### INSTRUCTIONS FOR THE TASK
The records below must be returned in full and unaltered.

-- SOURCE DATA follows --

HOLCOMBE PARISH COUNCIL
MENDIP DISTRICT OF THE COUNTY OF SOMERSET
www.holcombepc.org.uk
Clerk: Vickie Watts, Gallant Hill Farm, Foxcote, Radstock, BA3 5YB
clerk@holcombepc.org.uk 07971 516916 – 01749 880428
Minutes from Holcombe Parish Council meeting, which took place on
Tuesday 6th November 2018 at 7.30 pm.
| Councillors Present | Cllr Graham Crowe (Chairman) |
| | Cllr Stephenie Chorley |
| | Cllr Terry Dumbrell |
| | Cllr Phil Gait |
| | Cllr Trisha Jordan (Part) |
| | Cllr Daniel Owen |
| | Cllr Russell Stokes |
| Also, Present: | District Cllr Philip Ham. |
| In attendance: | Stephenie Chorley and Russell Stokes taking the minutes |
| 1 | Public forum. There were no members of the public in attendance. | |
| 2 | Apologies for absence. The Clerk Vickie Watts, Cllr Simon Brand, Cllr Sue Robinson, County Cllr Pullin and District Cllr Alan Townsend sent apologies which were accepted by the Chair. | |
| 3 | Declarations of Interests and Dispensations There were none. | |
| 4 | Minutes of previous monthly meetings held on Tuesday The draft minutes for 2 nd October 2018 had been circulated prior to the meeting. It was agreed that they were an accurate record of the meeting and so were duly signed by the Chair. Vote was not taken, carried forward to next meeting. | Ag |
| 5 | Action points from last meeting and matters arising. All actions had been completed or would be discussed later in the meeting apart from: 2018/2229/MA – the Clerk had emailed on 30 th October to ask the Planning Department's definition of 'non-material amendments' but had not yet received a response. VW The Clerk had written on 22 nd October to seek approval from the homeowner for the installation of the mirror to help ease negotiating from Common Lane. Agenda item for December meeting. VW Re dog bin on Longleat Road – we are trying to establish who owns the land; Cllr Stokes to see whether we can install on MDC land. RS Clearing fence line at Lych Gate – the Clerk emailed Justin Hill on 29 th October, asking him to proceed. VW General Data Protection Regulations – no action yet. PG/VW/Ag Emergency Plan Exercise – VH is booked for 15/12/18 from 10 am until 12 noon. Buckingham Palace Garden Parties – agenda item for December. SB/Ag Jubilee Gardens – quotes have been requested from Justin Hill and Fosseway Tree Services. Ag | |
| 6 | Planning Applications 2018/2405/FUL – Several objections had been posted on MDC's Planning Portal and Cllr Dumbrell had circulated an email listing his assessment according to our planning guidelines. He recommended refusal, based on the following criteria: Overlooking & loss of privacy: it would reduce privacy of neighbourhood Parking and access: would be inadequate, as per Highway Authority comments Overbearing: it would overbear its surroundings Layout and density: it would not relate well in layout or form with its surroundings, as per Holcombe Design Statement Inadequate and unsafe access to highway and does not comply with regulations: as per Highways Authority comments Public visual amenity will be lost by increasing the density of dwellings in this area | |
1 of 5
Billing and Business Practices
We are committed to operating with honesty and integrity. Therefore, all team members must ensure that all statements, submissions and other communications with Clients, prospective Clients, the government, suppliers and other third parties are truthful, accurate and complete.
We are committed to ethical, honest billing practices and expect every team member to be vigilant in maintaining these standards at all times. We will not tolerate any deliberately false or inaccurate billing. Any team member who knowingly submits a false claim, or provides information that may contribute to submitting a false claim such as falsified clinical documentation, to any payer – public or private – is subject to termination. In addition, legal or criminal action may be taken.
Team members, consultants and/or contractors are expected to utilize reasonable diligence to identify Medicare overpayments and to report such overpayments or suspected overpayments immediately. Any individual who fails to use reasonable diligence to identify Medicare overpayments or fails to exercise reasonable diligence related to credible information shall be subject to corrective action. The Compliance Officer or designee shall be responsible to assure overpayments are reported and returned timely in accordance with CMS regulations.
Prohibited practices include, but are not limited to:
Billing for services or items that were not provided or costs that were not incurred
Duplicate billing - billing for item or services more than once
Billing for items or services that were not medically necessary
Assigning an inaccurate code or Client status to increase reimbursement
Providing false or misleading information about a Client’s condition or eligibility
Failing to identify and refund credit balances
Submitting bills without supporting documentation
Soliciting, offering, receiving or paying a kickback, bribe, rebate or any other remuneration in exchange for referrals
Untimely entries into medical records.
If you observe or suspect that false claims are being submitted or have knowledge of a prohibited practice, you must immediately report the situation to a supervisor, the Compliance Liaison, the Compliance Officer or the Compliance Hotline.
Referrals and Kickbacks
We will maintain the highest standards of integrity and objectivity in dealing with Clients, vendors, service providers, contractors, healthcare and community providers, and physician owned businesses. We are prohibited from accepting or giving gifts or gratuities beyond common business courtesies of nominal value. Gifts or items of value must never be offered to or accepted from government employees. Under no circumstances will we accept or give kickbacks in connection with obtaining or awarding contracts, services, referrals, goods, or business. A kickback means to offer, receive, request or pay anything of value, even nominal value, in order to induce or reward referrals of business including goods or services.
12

-- SOURCE DATA concluded --

### ANSWER AREA
HOLCOMBE PARISH COUNCIL
MENDIP DISTRICT OF THE COUNTY OF SOMERSET
www.holcombepc.org.uk
Clerk: Vickie Watts, Gallant Hill Farm, Foxcote, Radstock, BA3 5YB
clerk@holcombepc.org.uk 07971 516916 – 01749 880428
Minutes from Holcombe Parish Council meeting, which took place on
Tuesday 6th November 2018 at 7.30 pm.
| Councillors Present | Cllr Graham Crowe (Chairman) |
| | Cllr Stephenie Chorley |
| | Cllr Terry Dumbrell |
| | Cllr Phil Gait |
| | Cllr Trisha Jordan (Part) |
| | Cllr Daniel Owen |
| | Cllr Russell Stokes |
| Also, Present: | District Cllr Philip Ham. |
| In attendance: | Stephenie Chorley and Russell Stokes taking the minutes |
| 1 | Public forum. There were no members of the public in attendance. | |
| 2 | Apologies for absence. The Clerk Vickie Watts, Cllr Simon Brand, Cllr Sue Robinson, County Cllr Pullin and District Cllr Alan Townsend sent apologies which were accepted by the Chair. | |
| 3 | Declarations of Interests and Dispensations There were none. | |
| 4 | Minutes of previous monthly meetings held on Tuesday The draft minutes for 2 nd October 2018 had been circulated prior to the meeting. It was agreed that they were an accurate record of the meeting and so were duly signed by the Chair. Vote was not taken, carried forward to next meeting. | Ag |
| 5 | Action points from last meeting and matters arising. All actions had been completed or would be discussed later in the meeting apart from: 2018/2229/MA – the Clerk had emailed on 30 th October to ask the Planning Department's definition of 'non-material amendments' but had not yet received a response. VW The Clerk had written on 22 nd October to seek approval from the homeowner for the installation of the mirror to help ease negotiating from Common Lane. Agenda item for December meeting. VW Re dog bin on Longleat Road – we are trying to establish who owns the land; Cllr Stokes to see whether we can install on MDC land. RS Clearing fence line at Lych Gate – the Clerk emailed Justin Hill on 29 th October, asking him to proceed. VW General Data Protection Regulations – no action yet. PG/VW/Ag Emergency Plan Exercise – VH is booked for 15/12/18 from 10 am until 12 noon. Buckingham Palace Garden Parties – agenda item for December. SB/Ag Jubilee Gardens – quotes have been requested from Justin Hill and Fosseway Tree Services. Ag | |
| 6 | Planning Applications 2018/2405/FUL – Several objections had been posted on MDC's Planning Portal and Cllr Dumbrell had circulated an email listing his assessment according to our planning guidelines. He recommended refusal, based on the following criteria: Overlooking & loss of privacy: it would reduce privacy of neighbourhood Parking and access: would be inadequate, as per Highway Authority comments Overbearing: it would overbear its surroundings Layout and density: it would not relate well in layout or form with its surroundings, as per Holcombe Design Statement Inadequate and unsafe access to highway and does not comply with regulations: as per Highways Authority comments Public visual amenity will be lost by increasing the density of dwellings in this area | |
1 of 5
Billing and Business Practices
We are committed to operating with honesty and integrity. Therefore, all team members must ensure that all statements, submissions and other communications with Clients, prospective Clients, the government, suppliers and other third parties are truthful, accurate and complete.
We are committed to ethical, honest billing practices and expect every team member to be vigilant in maintaining these standards at all times. We will not tolerate any deliberately false or inaccurate billing. Any team member who knowingly submits a false claim, or provides information that may contribute to submitting a false claim such as falsified clinical documentation, to any payer – public or private – is subject to termination. In addition, legal or criminal action may be taken.
Team members, consultants and/or contractors are expected to utilize reasonable diligence to identify Medicare overpayments and to report such overpayments or suspected overpayments immediately. Any individual who fails to use reasonable diligence to identify Medicare overpayments or fails to exercise reasonable diligence related to credible information shall be subject to corrective action. The Compliance Officer or designee shall be responsible to assure overpayments are reported and returned timely in accordance with CMS regulations.
Prohibited practices include, but are not limited to:
Billing for services or items that were not provided or costs that were not incurred
Duplicate billing - billing for item or services more than once
Billing for items or services that were not medically necessary
Assigning an inaccurate code or Client status to increase reimbursement
Providing false or misleading information about a Client’s condition or eligibility
Failing to identify and refund credit balances
Submitting bills without supporting documentation
Soliciting, offering, receiving or paying a kickback, bribe, rebate or any other remuneration in exchange for referrals
Untimely entries into medical records.
If you observe or suspect that false claims are being submitted or have knowledge of a prohibited practice, you must immediately report the situation to a supervisor, the Compliance Liaison, the Compliance Officer or the Compliance Hotline.
Referrals and Kickbacks
We will maintain the highest standards of integrity and objectivity in dealing with Clients, vendors, service providers, contractors, healthcare and community providers, and physician owned businesses. We are prohibited from accepting or giving gifts or gratuities beyond common business courtesies of nominal value. Gifts or items of value must never be offered to or accepted from government employees. Under no circumstances will we accept or give kickbacks in connection with obtaining or awarding contracts, services, referrals, goods, or business. A kickback means to offer, receive, request or pay anything of value, even nominal value, in order to induce or reward referrals of business including goods or services.
12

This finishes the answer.